_Document excerpt:_

*** Begin section ***

By The Clarion-Ledger, Jackson, Miss
The Picayune Item
STARKVILLE, Miss. —
There is no upside to what happened to James Craig Anderson, who was run over with a truck and killed for no other reason than he was black.
So far, five Rankin County young men have pleaded guilty to racially motivated attacks, and four of those young men admit their guilt in the case dealing with Anderson. While the wheels of justice are grinding along slowly in this case — Anderson was killed June 26, 2011 — they seem to be turning determinedly.
We know that at least seven people were together in the early morning hours of that fateful Sunday when the murder took place. Two of those are believed to be female.
Nonetheless, this is a long time for Anderson’s family and loved ones to wait for justice, especially when you consider that the first suspect, Deryl Dedmond, was arrested just hours after the incident occurred. A second suspect, John Rice, was arrested three days later. The FBI has said that law enforcement has conducted more than 200 interviews regarding this case. And four plea bargains regarding Anderson’s murder have been accepted.

*** End section ***

_Dataset excerpts:_
*** Begin section ***

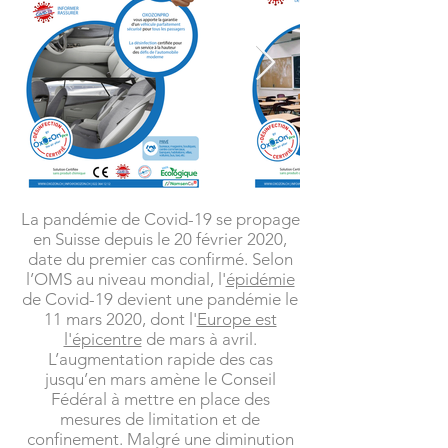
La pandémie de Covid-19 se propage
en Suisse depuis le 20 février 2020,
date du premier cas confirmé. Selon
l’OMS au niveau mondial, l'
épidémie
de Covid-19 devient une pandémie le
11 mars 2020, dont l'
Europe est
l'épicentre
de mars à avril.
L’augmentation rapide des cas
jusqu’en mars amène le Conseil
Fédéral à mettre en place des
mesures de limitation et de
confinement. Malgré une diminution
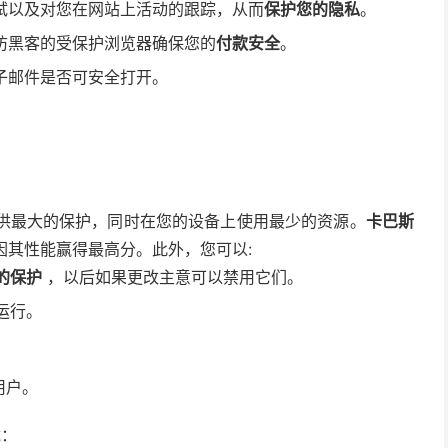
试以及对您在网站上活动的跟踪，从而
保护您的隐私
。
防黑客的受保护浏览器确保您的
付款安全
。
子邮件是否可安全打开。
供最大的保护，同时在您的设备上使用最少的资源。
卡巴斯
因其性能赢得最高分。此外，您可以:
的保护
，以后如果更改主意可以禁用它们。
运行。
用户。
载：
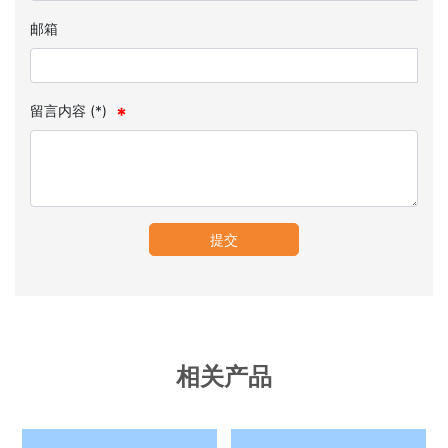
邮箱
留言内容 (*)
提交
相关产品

*** End section ***
*** Begin section ***

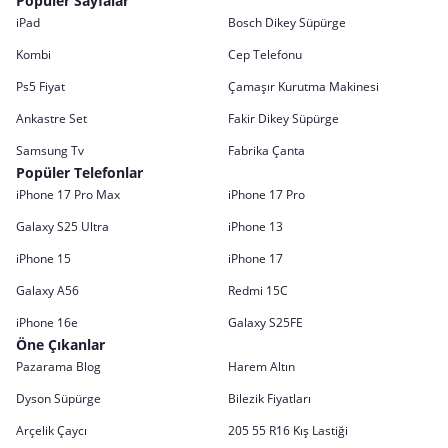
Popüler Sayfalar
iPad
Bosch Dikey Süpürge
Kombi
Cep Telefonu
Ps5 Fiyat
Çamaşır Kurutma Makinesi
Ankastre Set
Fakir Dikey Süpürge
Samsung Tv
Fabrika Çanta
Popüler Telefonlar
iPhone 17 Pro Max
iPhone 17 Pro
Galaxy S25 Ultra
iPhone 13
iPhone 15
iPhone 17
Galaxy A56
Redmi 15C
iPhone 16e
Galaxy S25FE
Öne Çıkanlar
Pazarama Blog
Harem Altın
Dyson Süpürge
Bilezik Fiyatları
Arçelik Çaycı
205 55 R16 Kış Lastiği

*** End section ***
*** Begin section ***

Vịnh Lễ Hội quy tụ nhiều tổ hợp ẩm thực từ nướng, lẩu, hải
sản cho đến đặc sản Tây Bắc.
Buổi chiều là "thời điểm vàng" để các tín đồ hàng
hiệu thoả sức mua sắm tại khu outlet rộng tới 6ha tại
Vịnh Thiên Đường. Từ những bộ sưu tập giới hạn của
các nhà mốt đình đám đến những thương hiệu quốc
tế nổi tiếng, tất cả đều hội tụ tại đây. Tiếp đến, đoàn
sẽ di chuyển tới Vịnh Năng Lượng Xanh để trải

*** End section ***

_Assigned task:_ According to the news excerpt about James Craig Anderson, on what date was Anderson killed? Rely only on the news excerpt about James Craig Anderson.

_Result:_ June 26, 2011.